At the end of the truthfully awkward screening, Ogura and ABe's final statements made the strongest impression on me. Even if this series is a total misfire, it came from a place of love and passion, and with any luck some of its good ideas will still shine through the hot mess of the final product. Ogura said, "Most anime these days are produced so that viewers can jump in at various points in the story and enjoy it going forward, but RErideD requires the viewer's full attention from beginning to end. That is the strength of an original anime project. The story may not fully make sense until the very end, and you may find that Derrida is not the best kind of guy, but we hope that you will root for him until the end."

ABe's final statement was far more potent: "This is my first work in over ten years. I thought everyone would have forgotten me by now. Thank you for keeping my memory alive.

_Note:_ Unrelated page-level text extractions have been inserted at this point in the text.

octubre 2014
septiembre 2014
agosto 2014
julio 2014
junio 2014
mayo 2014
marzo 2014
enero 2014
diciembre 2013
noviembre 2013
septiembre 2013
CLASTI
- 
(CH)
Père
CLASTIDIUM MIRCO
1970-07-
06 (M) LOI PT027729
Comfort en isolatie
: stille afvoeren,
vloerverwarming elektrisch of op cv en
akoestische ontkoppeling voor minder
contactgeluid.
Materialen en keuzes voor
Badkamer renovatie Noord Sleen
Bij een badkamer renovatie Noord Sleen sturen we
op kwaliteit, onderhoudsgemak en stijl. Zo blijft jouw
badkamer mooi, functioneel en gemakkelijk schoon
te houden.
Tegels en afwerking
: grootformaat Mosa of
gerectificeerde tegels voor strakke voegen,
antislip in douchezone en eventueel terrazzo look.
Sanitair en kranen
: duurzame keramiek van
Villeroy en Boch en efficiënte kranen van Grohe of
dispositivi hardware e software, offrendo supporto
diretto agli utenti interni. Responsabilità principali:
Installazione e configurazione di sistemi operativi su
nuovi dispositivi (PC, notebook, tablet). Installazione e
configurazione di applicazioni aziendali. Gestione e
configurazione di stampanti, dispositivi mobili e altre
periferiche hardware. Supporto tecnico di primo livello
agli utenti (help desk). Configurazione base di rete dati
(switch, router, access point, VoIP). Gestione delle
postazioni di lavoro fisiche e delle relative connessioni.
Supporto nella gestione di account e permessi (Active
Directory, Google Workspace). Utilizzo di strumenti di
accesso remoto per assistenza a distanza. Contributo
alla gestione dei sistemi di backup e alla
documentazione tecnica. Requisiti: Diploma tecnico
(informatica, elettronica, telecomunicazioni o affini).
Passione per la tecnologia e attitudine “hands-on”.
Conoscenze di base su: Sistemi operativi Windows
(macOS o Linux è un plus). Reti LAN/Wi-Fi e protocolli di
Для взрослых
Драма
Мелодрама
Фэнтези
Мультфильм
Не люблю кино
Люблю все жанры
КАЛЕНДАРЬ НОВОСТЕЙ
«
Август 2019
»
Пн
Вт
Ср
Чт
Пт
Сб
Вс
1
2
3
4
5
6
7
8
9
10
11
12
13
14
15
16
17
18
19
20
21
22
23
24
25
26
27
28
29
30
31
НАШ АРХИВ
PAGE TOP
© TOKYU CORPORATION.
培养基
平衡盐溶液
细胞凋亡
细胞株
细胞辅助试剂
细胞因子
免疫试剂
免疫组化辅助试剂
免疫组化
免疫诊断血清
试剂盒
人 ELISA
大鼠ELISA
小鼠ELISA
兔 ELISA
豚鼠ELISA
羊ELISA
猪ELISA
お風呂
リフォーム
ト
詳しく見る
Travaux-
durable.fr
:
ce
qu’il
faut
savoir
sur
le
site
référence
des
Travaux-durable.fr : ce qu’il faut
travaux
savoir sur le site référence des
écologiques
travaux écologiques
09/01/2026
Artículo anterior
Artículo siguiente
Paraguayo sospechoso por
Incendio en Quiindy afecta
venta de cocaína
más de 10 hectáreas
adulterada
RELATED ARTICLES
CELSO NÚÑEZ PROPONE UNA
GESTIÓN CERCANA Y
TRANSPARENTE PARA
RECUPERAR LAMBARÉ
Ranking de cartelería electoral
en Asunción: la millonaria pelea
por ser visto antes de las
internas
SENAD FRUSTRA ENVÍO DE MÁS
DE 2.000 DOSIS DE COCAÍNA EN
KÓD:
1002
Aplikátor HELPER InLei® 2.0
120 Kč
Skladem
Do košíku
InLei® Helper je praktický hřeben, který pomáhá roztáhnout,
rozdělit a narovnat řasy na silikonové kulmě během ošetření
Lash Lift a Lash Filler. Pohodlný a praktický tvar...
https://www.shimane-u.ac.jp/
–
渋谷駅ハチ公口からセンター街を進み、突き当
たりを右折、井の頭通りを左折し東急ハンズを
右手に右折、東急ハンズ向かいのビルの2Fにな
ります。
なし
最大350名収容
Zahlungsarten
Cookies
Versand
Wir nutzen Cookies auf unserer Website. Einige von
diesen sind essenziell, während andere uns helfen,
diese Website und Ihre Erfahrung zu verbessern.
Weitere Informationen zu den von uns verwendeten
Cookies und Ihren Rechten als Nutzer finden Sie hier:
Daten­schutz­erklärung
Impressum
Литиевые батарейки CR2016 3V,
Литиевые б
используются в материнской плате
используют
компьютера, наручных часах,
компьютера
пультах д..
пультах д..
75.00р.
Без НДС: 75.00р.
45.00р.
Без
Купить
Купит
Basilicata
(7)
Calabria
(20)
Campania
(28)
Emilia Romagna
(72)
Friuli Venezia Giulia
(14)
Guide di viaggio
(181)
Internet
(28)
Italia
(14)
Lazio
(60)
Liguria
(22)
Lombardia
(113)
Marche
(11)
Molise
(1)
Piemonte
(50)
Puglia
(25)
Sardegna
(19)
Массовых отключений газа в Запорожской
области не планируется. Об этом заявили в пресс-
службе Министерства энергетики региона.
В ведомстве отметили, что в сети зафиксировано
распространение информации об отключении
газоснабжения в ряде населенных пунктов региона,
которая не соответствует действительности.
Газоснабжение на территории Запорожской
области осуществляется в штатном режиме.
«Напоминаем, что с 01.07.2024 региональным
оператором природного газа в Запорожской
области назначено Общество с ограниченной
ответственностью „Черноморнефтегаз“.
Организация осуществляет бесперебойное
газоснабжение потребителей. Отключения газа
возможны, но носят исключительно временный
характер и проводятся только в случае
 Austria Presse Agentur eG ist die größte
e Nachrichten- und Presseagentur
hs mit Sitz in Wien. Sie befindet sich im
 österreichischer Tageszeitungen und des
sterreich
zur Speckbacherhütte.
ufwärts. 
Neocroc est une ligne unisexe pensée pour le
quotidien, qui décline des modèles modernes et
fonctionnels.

Thank you very much." While I may have snickered and groaned through most of RErideD, the one moment I enjoyed most was extremely ABe: the soothing eyecatch with foggy filters and a robotic girl's voice mumbling "clockwise", reminiscent of Serial Experiments Lain among other sci fi classics he helped bring to life. Now that my expectations have been ground into dust, I'm honestly still looking forward to the rest of RErideD this fall, if only to pore through the fallout and try to imagine what could have been.